ただ、この仕組みは現状発展途上といえます。全ての生命保険会社が使用できる状況ではなく、また使用の前提となるマイナンバーカードの普及率は41.8%(2022年2月現在、総務省HP)、マイナポータルの使用率は3.2%(2021年2月現在、予算委員会にてIT担当大臣が公表)となっており、普及率は高いとはいえません。
保険会社でも対応できていない会社もありますので、全面的に導入するというのはまだこれからかもしれません。
また、個人で国が提供したツールをインストールし、ウェブ上で作成したとして、会社のシステムがその受け取りに対応していない場合、絵に描いた餅状態で結局会社のシステムで申請し直す必要があります。

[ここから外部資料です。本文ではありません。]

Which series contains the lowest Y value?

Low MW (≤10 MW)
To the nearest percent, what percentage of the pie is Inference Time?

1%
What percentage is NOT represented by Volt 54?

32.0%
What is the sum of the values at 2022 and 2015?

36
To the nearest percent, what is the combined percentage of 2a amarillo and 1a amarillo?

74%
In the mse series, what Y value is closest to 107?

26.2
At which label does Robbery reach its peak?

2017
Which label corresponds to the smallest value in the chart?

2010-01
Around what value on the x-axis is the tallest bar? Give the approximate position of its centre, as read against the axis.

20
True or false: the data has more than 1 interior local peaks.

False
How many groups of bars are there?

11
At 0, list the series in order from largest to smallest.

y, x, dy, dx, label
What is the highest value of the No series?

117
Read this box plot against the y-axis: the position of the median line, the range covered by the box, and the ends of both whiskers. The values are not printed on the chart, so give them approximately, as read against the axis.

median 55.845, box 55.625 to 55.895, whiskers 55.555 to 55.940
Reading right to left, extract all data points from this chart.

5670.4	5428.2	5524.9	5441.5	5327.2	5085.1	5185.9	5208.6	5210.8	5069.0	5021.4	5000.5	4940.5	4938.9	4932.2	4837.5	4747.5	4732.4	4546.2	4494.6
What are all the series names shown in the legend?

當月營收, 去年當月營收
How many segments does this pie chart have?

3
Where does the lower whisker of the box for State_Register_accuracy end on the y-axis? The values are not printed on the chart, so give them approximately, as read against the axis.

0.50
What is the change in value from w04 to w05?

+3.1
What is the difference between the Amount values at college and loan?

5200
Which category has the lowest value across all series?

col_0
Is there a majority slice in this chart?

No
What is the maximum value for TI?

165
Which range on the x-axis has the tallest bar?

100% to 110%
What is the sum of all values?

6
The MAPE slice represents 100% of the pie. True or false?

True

また、申告の一部(例えばiDeCoなど)が電子化できていないものの場合、結局は証明書を別途出さないとならないなど、非効率であることが考えられます。
とはいえ、日進月歩で新しい機能が追加されたり、住宅ローン控除申請のように証明書類が不要になったりと、これからの全体的な電子化の進捗によりこの対応も頭に入れておく必要があるかと思います。
まとめ
以上のことから、現状で対応を進める場合、会社の規模に応じて、小規模の会社であればクラウド型のシステムを導入しオンライン対応を進めることが現状では最善の方向性かと思います。
また、中規模以上の会社ですと、会計システムなどの連携を考慮のうえ、バックオフィスの一体化を前提にシステムを検討のうえ、年末調整のウェブ化に対応できる機能を追加していくという方向性になるかと思います。
そのうえで、国や保険会社、税務署などの電子政府化の進捗を見ながら、より効率化できる総合的なパッケージが導入できる段階を見据えて、新しい方向性を判断していく流れになるかと思います。